Check out some of our high quality intake & air filter solutions >> Air Filters & Induction Kits
5.Hot stop/Bad driving habbits
Hot stop refers to the method of shutting down your engine without allowing the turbo to cool for a few seconds.
This becomes especially important in performance cars where the user may suffer from a heavy foot during long summer evenings or Sunday morning drives to explore to countryside….
If the engine has gotten hot it’s important to allow the turbo to spin for 30-45 seconds before shutting down to dissipate heat from the core assembly. This will allow the cooling system to do its job by removing heat soak from the turbine and CHRA assembly, preventing 900°C+ from passing into the turbo internals leading to carbonising from heat transfer.
Spirited driving before the engine is warm is a more common contribution to turbo damage and engine failure. Boosting a cold engine wreaks havoc with the internal components, the rate of expansion from a cold engine which is introduced to charged air can lead to cracks! Letting your engine warm up and cool down is an important aspect of ownership, regardless of the vehicle. Whether it’s a diesel work van or a performance track car, a good warm up and cool down will prolong the life of your turbo.
Signs of turbo damage
Diagnosing impending turbo doom can be hard, so here’s a couple of things to look out for.
Blue smoke: Blue smoke is a sign of burning oil, if this is turbo related it will be during idle once the engine has warmed and on overrun after lift off.
Loss of power: A turbo car generates a large portion of its power via the turbo, if this is damaged or worse, has stopped working, you’ll experience a significant loss of oomph.
Oil leaking: Common places to find oil that are a result of a worn or damaged turbo piston rings are in the exhaust and in the intercooler pipework. Although a turbo seal is not complete seal, they should not leak excessively. A small amount of wet is acceptable if the vehicle has been sat, but with regular use, if it’s healthy, it should be dry, assuming the oil drain is clear and the breather system is working correctly, It’s a good idea to check these first.
Whining & whistling: While your turbo should make satisfying whooshy sounds, a constant whistle or whining sound is not the sound of a healthy turbo. This could be anything from damaged bearings to broken compressor blades. If you experience this, it’s a good idea to get the turbo checked before any further damages arise.
Excessive fuel consumption: A turbo vehicle has a precise air fuel mixture that utilises both the engine and the turbo in unison.
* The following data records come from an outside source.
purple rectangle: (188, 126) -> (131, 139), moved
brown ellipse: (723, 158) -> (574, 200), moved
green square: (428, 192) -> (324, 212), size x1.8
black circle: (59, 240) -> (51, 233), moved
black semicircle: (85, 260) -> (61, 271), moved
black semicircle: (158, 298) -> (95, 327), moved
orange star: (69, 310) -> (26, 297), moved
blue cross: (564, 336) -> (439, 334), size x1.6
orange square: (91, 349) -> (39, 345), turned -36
If the turbo is not working properly, the engine can overcompensate with fuel leading to reduced MPG.
Oil consumption: Without checking the turbo thoroughly, it can be difficult to diagnose worn seals. If you notice an increase in oil consumption on your turbo vehicle, it may be due to worn seals allowing oil to pass into the intake or exhaust system, but it can also be forced to leak oil from other engine related issues.